ADHB discourages staff taking patients to the staff member's home. There may be extreme exceptions to this in which case staff are to have the permission of their manager. Permission and visits are to be documented in the patient's clinical record.
Staff are to visit patients at home only on work related business.
Appendix 5 − Mr U's response to Provisional Opinion
In his response to the provisional opinion, Mr U admitted that he had had a sexual relationship with Ms A. Mr U said that when Ms A became frightened that she was about to be confronted by her abuser - a family member - he "welcomed her into my home" Mr U said, "I didn't see the harm, no warning bells went off in my head like it should, I would have normally."
Mr U said:
"She appeared genuinely frightened and stated she felt safe being there. I just wanted to be supportive and provide a similar mental health respite type environment was my thinking at the time. At the time it was nice for me too having someone to talk to, who had been where I was walking, this was the real seduction, in letting it be about me and not [Ms A] is where it all came undone. … Perhaps I should have pushed her away, but in truth I cherished the closeness and intimacy, was afraid to hurt, to reject. … I do not believe I had considered any of my actions/their consequences and repercussions."

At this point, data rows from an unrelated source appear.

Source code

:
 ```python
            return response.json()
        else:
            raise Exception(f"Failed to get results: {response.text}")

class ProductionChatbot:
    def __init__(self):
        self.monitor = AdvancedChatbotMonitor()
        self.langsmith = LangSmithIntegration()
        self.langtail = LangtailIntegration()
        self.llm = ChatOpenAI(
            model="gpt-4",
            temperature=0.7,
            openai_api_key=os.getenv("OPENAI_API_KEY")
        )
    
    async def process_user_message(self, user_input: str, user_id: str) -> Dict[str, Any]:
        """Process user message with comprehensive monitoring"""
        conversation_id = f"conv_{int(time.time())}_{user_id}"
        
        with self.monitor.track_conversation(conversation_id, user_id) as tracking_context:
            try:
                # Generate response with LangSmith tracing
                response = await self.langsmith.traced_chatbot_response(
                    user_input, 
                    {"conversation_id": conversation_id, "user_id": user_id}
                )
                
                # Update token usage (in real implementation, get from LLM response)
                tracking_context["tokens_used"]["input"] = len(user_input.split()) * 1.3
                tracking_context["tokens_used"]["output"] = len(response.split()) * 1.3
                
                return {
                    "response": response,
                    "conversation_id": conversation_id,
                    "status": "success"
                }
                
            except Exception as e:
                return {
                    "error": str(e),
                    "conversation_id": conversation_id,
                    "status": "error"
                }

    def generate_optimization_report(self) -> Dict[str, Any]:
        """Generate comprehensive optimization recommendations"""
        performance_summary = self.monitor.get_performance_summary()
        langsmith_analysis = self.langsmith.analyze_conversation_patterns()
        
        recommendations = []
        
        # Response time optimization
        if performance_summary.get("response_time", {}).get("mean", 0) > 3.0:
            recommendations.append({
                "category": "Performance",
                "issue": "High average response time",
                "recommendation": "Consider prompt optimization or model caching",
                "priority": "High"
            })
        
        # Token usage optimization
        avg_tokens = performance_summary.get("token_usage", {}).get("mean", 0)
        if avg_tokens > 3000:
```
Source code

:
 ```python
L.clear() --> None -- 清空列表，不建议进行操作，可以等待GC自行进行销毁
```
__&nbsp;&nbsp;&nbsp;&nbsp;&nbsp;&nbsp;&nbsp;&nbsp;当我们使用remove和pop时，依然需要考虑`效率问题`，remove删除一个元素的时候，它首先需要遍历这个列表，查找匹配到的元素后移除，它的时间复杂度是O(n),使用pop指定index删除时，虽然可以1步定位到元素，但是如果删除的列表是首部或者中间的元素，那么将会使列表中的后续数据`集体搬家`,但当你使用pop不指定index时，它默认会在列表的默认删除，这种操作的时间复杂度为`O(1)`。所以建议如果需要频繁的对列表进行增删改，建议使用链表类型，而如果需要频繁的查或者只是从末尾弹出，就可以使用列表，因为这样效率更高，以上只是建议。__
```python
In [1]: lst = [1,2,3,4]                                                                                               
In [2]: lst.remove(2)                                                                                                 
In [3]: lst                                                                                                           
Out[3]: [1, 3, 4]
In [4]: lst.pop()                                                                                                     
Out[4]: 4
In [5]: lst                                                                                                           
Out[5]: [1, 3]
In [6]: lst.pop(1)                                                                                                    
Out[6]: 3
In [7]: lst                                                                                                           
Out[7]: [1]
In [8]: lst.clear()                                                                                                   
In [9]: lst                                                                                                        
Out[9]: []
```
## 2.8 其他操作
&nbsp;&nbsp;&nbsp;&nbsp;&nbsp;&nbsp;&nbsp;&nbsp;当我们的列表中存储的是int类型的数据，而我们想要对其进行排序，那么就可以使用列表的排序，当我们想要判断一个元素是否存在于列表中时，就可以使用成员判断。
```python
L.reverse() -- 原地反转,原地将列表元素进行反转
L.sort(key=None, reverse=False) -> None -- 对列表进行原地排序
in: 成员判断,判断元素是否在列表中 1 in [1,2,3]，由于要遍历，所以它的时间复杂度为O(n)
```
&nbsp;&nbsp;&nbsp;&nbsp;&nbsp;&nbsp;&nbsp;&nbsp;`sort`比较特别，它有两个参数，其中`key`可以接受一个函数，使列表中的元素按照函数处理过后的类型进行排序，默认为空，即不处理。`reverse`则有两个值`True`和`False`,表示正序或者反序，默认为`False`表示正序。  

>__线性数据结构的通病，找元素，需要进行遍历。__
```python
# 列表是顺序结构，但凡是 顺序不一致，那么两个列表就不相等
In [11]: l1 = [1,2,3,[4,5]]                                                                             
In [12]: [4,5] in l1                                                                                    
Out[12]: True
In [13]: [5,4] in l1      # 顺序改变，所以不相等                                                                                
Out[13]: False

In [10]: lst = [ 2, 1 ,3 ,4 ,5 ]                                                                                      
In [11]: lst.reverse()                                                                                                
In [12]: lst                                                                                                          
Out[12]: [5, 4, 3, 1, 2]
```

 Blood pressure is measured in millimetres of mercury. The normal range varies with age, but a young adult would be expected to have a systolic (upper) pressure of around 120mmHg and a diastolic (lower) pressure of 80mmHg. These are recorded as 120/80.
 Dialectical Behaviour Therapy is a systemic cognitive-behaviour treatment for borderline personality disorder, especially for individuals with chronic patterns of suicidal or other dysfunctional behaviours. DBT calls for the patient to accept reality while maintaining a strong and conscious commitment to change.
 Multiple personalities.
 A pattern of involuntary movements induced by antipsychotic drugs such as phenothiazines.
 Opinion 06HDC09325, 7 December 2006, page 7.
 Opinion 06HDC06218, 26 January 2007, page 18.
 Tino rangatiratanga is self-governance by Māori through exercising mana (authority) of hapu (sub tribes and iwi (tribes).